Entre 1949 y 1962 dos millones setecientas mil personas abandonaron la RDA en dirección a Occidente. Solo en el año 1960 doscientas mil personas se mudaron de forma definitiva al oeste.

En la madrugada del domingo de verano 13 de agosto de 1961, unidades de la Policia Popular y de la Policía de Transporte, con mano de obra de los llamados "trabajadores de combate" -discutido si eran voluntarios o a la fuerza- arrancaron en primera medida adoquines y tendieron rollos de alambre de púas, para separar en unas horas el Berlín oriental bajo la órbita de Rusia e incomunicarlo para siempre del resto occidental de la ciudad.  Acto seguido levantaron el muro divisorio, y tapiaron las puertas y ventanas de los edificios en que coincidía su fachada con el término clausurado y por dónde los de última oportunidad se lanzaban en un intento de salida. La razón dada para el aislamiento fue la de proteger a su población, alegando que sus vecinos del Oeste no habían sido totalmente desnazificados después de la Segunda Guerra Mundial.

Entre 1961 y 1989 más de cien mil ciudadanos de la RDA intentaron huir a través de la frontera interalemana o el Muro de Berlín hacia el mundo libre. Más de seiscientas personas fueron abatidas a tiros por soldados fronterizos de la RDA o murieron de otra forma al intentar huir hacia la RFA o más allá. Tan sólo en el Muro de Berlín hubo unos cinco mil intentos de escapatoria, con sus consecuentes más de cien muertos.

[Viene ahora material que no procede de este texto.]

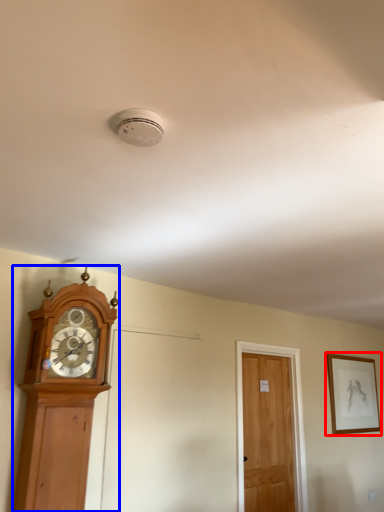
Question: Which object appears closest to the camera in this image, picture frame (highlighted by a red box) or wall clock (highlighted by a blue box)?

Choices:
 (A) picture frame
 (B) wall clock

Answer: (B)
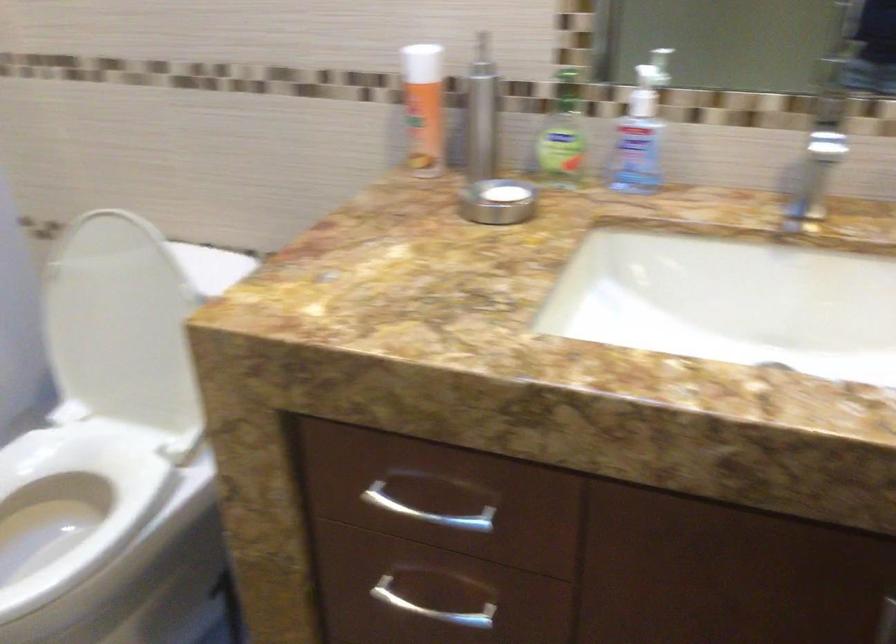
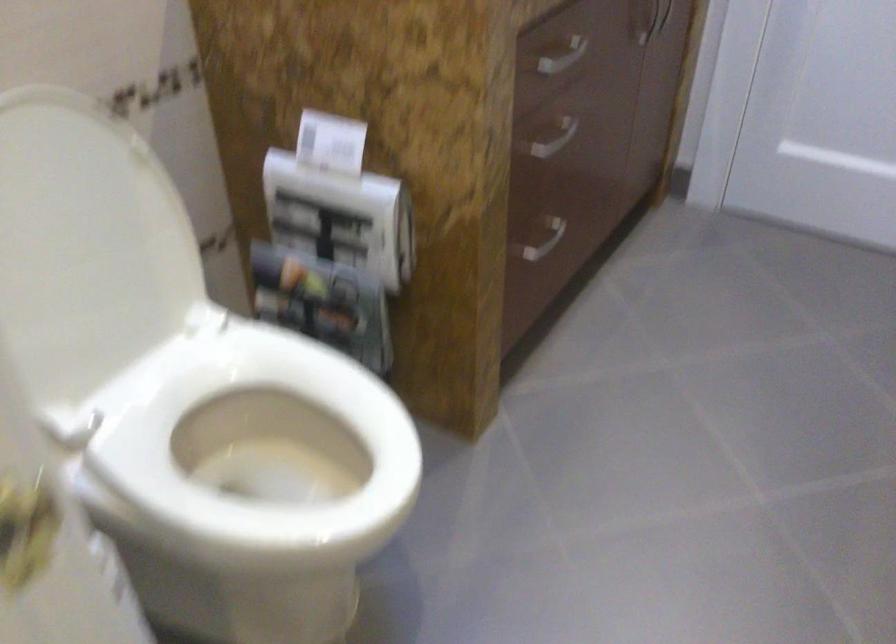
Where in the second image is the point corresponding to the point at 563,487 from the first image?

(562, 57)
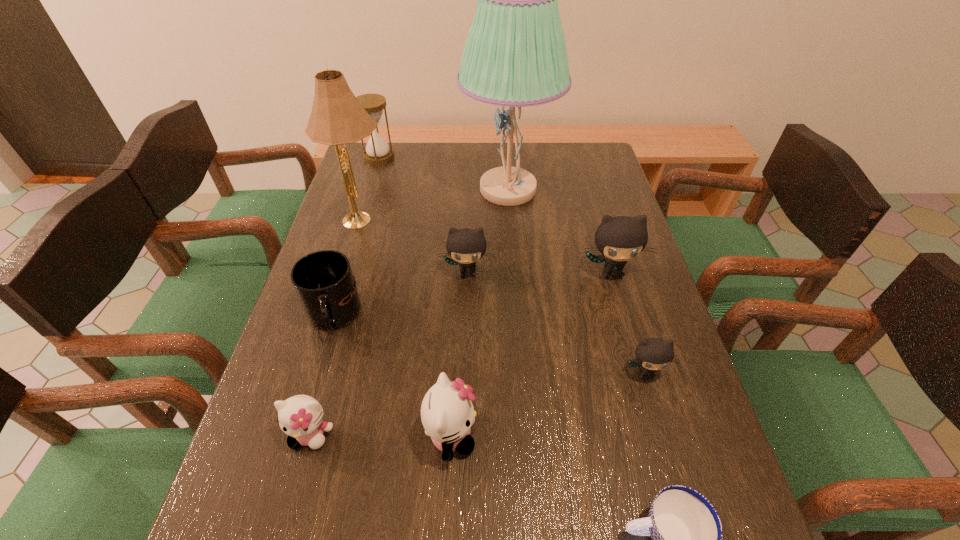
Find the location of `free point between the bigger white kitten and the leftmost gray kitten`. free point between the bigger white kitten and the leftmost gray kitten is located at coordinates (459, 354).

Where is `vacant area that lies between the white hourglass and the sixth farthest object`? The height and width of the screenshot is (540, 960). vacant area that lies between the white hourglass and the sixth farthest object is located at coordinates (356, 237).

The image size is (960, 540). In order to click on unoccupied area between the biggest gray kitten and the smaller white kitten in this screenshot , I will do `click(461, 353)`.

The height and width of the screenshot is (540, 960). What are the coordinates of `object that ranks as the eighth closest to the third nearest kitten` in the screenshot? It's located at (337, 117).

Locate an element on the screen. object that ranks as the third closest to the teal lamp is located at coordinates (337, 117).

Select which kitten is the third closest to the white hourglass. Please provide its 2D coordinates. Your answer should be formatted as a tuple, i.e. [(x, y)], where the tuple contains the x and y coordinates of a point satisfying the conditions above.

[(447, 413)]

Image resolution: width=960 pixels, height=540 pixels. I want to click on kitten that stands as the fourth closest to the teal lamp, so click(447, 413).

Point out which gray kitten is positioned as the second nearest to the biggest gray kitten. Please provide its 2D coordinates. Your answer should be formatted as a tuple, i.e. [(x, y)], where the tuple contains the x and y coordinates of a point satisfying the conditions above.

[(652, 354)]

Point out which gray kitten is positioned as the nearest to the second smallest gray kitten. Please provide its 2D coordinates. Your answer should be formatted as a tuple, i.e. [(x, y)], where the tuple contains the x and y coordinates of a point satisfying the conditions above.

[(619, 239)]

You are a GUI agent. You are given a task and a screenshot of the screen. Output one action in this format:
    pyautogui.click(x=<x>, y=<y>)
    Task: Click on the free location that satisfies the following two spatial constraints: 1. on the front-facing side of the biggest gray kitten; 2. on the front-facing side of the bigger white kitten
    
    Given the screenshot: What is the action you would take?
    pyautogui.click(x=658, y=435)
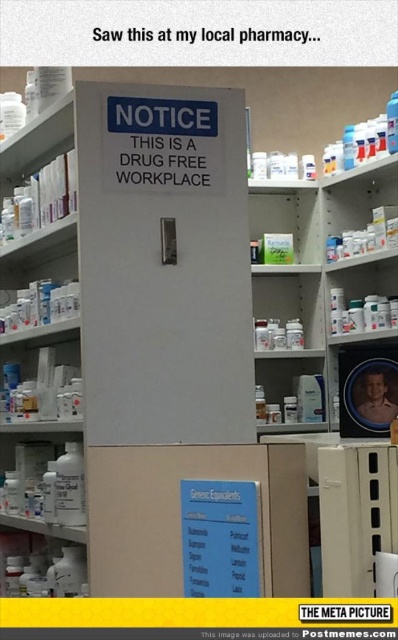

Desde 1971 estaba regularizado el tráfico de los occidentales por algunas carreteras de la RDA. En los años setenta y ochenta el gobierno de la RFA pagó millones de marcos alemanes para el arreglo y mantenimiento de las altamente valladas Autobahnen de tránsito entre la República Federal de Alemania y Berlín occidental.

Pero en 1989, un radical cambio político aconteció. La madre Rusia comunista y los cercanos prosoviéticos gobiernos perdieron poder y el 9 de noviembre, después de semanas de disturbios, el gobierno de Berlín Este levantó la prohibición de cruzar por los seis pasos en el muro hasta entonces fortificados, comenzando el público entre cantos a percutir en el cemento y a derribar la barrera. Los gobiernos de ambos lados acabaron de retirar los escombros. 


A la medianoche del 3 de octubre de 1990 se proclamó la reunificación de Alemania, bajo el estruendo de los fuegos artificiales y el tañido de la Campana de la Libertad.

Hoy se cumplen 25 años de la caída del muro de Berlín.